- **Exercise**
Put the lines below into a JSON list of strings, with one string per line and blank lines omitted.

[Transcribed page text]
************

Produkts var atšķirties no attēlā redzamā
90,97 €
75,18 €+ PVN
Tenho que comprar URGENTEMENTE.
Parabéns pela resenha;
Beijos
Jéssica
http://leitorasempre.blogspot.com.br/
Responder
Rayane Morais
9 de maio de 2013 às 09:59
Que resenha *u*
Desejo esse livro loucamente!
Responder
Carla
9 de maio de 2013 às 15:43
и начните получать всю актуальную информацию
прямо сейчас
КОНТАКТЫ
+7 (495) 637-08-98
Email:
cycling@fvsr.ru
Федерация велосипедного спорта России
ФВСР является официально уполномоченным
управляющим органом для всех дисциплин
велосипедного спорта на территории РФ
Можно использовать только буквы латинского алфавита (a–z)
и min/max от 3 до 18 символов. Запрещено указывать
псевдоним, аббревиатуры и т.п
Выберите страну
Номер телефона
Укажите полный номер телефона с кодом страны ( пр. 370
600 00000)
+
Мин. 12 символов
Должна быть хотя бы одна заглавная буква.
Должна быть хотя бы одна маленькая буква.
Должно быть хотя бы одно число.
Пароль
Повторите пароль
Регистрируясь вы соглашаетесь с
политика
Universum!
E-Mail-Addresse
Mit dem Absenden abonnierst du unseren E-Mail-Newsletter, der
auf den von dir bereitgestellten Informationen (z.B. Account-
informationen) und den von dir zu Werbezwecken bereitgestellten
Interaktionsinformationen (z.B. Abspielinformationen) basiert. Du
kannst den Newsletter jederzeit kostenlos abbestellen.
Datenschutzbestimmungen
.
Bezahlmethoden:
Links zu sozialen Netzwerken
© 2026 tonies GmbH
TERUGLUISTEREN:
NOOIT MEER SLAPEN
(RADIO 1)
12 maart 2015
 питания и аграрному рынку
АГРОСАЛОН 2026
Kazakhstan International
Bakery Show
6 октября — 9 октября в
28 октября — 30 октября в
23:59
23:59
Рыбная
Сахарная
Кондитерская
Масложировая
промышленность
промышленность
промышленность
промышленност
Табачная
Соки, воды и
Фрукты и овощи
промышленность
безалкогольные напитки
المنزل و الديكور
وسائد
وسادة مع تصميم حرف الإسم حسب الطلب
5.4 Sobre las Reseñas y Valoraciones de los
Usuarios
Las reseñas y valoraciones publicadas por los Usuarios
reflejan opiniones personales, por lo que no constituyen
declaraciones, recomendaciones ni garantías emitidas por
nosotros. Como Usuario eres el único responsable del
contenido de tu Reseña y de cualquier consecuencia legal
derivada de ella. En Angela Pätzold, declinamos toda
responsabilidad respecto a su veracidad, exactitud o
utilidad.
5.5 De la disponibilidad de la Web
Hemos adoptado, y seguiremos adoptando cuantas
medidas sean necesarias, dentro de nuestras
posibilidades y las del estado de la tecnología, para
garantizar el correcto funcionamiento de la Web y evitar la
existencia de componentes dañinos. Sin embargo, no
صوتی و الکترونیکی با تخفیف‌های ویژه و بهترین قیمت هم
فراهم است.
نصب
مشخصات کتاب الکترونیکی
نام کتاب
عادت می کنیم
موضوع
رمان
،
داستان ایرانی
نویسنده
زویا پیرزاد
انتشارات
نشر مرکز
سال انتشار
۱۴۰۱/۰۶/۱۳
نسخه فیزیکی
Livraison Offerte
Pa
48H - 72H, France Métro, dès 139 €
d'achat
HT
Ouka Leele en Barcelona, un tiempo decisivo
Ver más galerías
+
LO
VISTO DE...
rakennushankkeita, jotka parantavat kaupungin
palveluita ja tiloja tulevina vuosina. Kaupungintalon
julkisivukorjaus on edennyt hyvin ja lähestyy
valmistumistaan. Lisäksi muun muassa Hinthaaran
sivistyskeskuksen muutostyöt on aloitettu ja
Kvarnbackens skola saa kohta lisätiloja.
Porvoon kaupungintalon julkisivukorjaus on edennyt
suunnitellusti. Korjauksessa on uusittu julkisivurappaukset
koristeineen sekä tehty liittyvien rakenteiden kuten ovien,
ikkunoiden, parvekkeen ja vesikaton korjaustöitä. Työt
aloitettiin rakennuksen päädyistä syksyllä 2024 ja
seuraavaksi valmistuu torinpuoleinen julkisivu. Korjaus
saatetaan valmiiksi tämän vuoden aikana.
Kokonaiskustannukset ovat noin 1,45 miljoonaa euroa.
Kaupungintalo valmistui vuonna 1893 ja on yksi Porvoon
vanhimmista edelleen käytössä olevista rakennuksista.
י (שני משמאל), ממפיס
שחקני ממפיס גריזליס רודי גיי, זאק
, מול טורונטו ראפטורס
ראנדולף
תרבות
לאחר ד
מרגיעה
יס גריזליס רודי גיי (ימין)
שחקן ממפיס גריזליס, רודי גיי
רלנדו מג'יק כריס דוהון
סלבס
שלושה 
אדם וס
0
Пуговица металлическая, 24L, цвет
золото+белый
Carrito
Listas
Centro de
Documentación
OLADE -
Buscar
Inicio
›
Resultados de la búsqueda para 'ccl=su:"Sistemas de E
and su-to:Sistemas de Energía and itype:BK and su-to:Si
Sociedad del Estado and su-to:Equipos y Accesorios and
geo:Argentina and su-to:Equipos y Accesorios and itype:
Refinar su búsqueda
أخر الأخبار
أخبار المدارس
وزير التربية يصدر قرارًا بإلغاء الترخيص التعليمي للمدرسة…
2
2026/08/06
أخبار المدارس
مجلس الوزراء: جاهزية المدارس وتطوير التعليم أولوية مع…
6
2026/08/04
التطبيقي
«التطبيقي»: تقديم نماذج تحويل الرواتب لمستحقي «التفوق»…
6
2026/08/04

************

- **Completed exercise**
[
  "Produkts var atšķirties no attēlā redzamā",
  "90,97 €",
  "75,18 €+ PVN",
  "Tenho que comprar URGENTEMENTE.",
  "Parabéns pela resenha;",
  "Beijos",
  "Jéssica",
  "http://leitorasempre.blogspot.com.br/",
  "Responder",
  "Rayane Morais",
  "9 de maio de 2013 às 09:59",
  "Que resenha *u*",
  "Desejo esse livro loucamente!",
  "Responder",
  "Carla",
  "9 de maio de 2013 às 15:43",
  "и начните получать всю актуальную информацию",
  "прямо сейчас",
  "КОНТАКТЫ",
  "+7 (495) 637-08-98",
  "Email:",
  "cycling@fvsr.ru",
  "Федерация велосипедного спорта России",
  "ФВСР является официально уполномоченным",
  "управляющим органом для всех дисциплин",
  "велосипедного спорта на территории РФ",
  "Можно использовать только буквы латинского алфавита (a–z)",
  "и min/max от 3 до 18 символов. Запрещено указывать",
  "псевдоним, аббревиатуры и т.п",
  "Выберите страну",
  "Номер телефона",
  "Укажите полный номер телефона с кодом страны ( пр. 370",
  "600 00000)",
  "+",
  "Мин. 12 символов",
  "Должна быть хотя бы одна заглавная буква.",
  "Должна быть хотя бы одна маленькая буква.",
  "Должно быть хотя бы одно число.",
  "Пароль",
  "Повторите пароль",
  "Регистрируясь вы соглашаетесь с",
  "политика",
  "Universum!",
  "E-Mail-Addresse",
  "Mit dem Absenden abonnierst du unseren E-Mail-Newsletter, der",
  "auf den von dir bereitgestellten Informationen (z.B. Account-",
  "informationen) und den von dir zu Werbezwecken bereitgestellten",
  "Interaktionsinformationen (z.B. Abspielinformationen) basiert. Du",
  "kannst den Newsletter jederzeit kostenlos abbestellen.",
  "Datenschutzbestimmungen",
  ".",
  "Bezahlmethoden:",
  "Links zu sozialen Netzwerken",
  "© 2026 tonies GmbH",
  "TERUGLUISTEREN:",
  "NOOIT MEER SLAPEN",
  "(RADIO 1)",
  "12 maart 2015",
  " питания и аграрному рынку",
  "АГРОСАЛОН 2026",
  "Kazakhstan International",
  "Bakery Show",
  "6 октября — 9 октября в",
  "28 октября — 30 октября в",
  "23:59",
  "23:59",
  "Рыбная",
  "Сахарная",
  "Кондитерская",
  "Масложировая",
  "промышленность",
  "промышленность",
  "промышленность",
  "промышленност",
  "Табачная",
  "Соки, воды и",
  "Фрукты и овощи",
  "промышленность",
  "безалкогольные напитки",
  "المنزل و الديكور",
  "وسائد",
  "وسادة مع تصميم حرف الإسم حسب الطلب",
  "5.4 Sobre las Reseñas y Valoraciones de los",
  "Usuarios",
  "Las reseñas y valoraciones publicadas por los Usuarios",
  "reflejan opiniones personales, por lo que no constituyen",
  "declaraciones, recomendaciones ni garantías emitidas por",
  "nosotros. Como Usuario eres el único responsable del",
  "contenido de tu Reseña y de cualquier consecuencia legal",
  "derivada de ella. En Angela Pätzold, declinamos toda",
  "responsabilidad respecto a su veracidad, exactitud o",
  "utilidad.",
  "5.5 De la disponibilidad de la Web",
  "Hemos adoptado, y seguiremos adoptando cuantas",
  "medidas sean necesarias, dentro de nuestras",
  "posibilidades y las del estado de la tecnología, para",
  "garantizar el correcto funcionamiento de la Web y evitar la",
  "existencia de componentes dañinos. Sin embargo, no",
  "صوتی و الکترونیکی با تخفیف‌های ویژه و بهترین قیمت هم",
  "فراهم است.",
  "نصب",
  "مشخصات کتاب الکترونیکی",
  "نام کتاب",
  "عادت می کنیم",
  "موضوع",
  "رمان",
  "،",
  "داستان ایرانی",
  "نویسنده",
  "زویا پیرزاد",
  "انتشارات",
  "نشر مرکز",
  "سال انتشار",
  "۱۴۰۱/۰۶/۱۳",
  "نسخه فیزیکی",
  "Livraison Offerte",
  "Pa",
  "48H - 72H, France Métro, dès 139 €",
  "d'achat",
  "HT",
  "Ouka Leele en Barcelona, un tiempo decisivo",
  "Ver más galerías",
  "+",
  "LO",
  "VISTO DE...",
  "rakennushankkeita, jotka parantavat kaupungin",
  "palveluita ja tiloja tulevina vuosina. Kaupungintalon",
  "julkisivukorjaus on edennyt hyvin ja lähestyy",
  "valmistumistaan. Lisäksi muun muassa Hinthaaran",
  "sivistyskeskuksen muutostyöt on aloitettu ja",
  "Kvarnbackens skola saa kohta lisätiloja.",
  "Porvoon kaupungintalon julkisivukorjaus on edennyt",
  "suunnitellusti. Korjauksessa on uusittu julkisivurappaukset",
  "koristeineen sekä tehty liittyvien rakenteiden kuten ovien,",
  "ikkunoiden, parvekkeen ja vesikaton korjaustöitä. Työt",
  "aloitettiin rakennuksen päädyistä syksyllä 2024 ja",
  "seuraavaksi valmistuu torinpuoleinen julkisivu. Korjaus",
  "saatetaan valmiiksi tämän vuoden aikana.",
  "Kokonaiskustannukset ovat noin 1,45 miljoonaa euroa.",
  "Kaupungintalo valmistui vuonna 1893 ja on yksi Porvoon",
  "vanhimmista edelleen käytössä olevista rakennuksista.",
  "י (שני משמאל), ממפיס",
  "שחקני ממפיס גריזליס רודי גיי, זאק",
  ", מול טורונטו ראפטורס",
  "ראנדולף",
  "תרבות",
  "לאחר ד",
  "מרגיעה",
  "יס גריזליס רודי גיי (ימין)",
  "שחקן ממפיס גריזליס, רודי גיי",
  "רלנדו מג'יק כריס דוהון",
  "סלבס",
  "שלושה ",
  "אדם וס",
  "0",
  "Пуговица металлическая, 24L, цвет",
  "золото+белый",
  "Carrito",
  "Listas",
  "Centro de",
  "Documentación",
  "OLADE -",
  "Buscar",
  "Inicio",
  "›",
  "Resultados de la búsqueda para 'ccl=su:\"Sistemas de E",
  "and su-to:Sistemas de Energía and itype:BK and su-to:Si",
  "Sociedad del Estado and su-to:Equipos y Accesorios and",
  "geo:Argentina and su-to:Equipos y Accesorios and itype:",
  "Refinar su búsqueda",
  "أخر الأخبار",
  "أخبار المدارس",
  "وزير التربية يصدر قرارًا بإلغاء الترخيص التعليمي للمدرسة…",
  "2",
  "2026/08/06",
  "أخبار المدارس",
  "مجلس الوزراء: جاهزية المدارس وتطوير التعليم أولوية مع…",
  "6",
  "2026/08/04",
  "التطبيقي",
  "«التطبيقي»: تقديم نماذج تحويل الرواتب لمستحقي «التفوق»…",
  "6",
  "2026/08/04"
]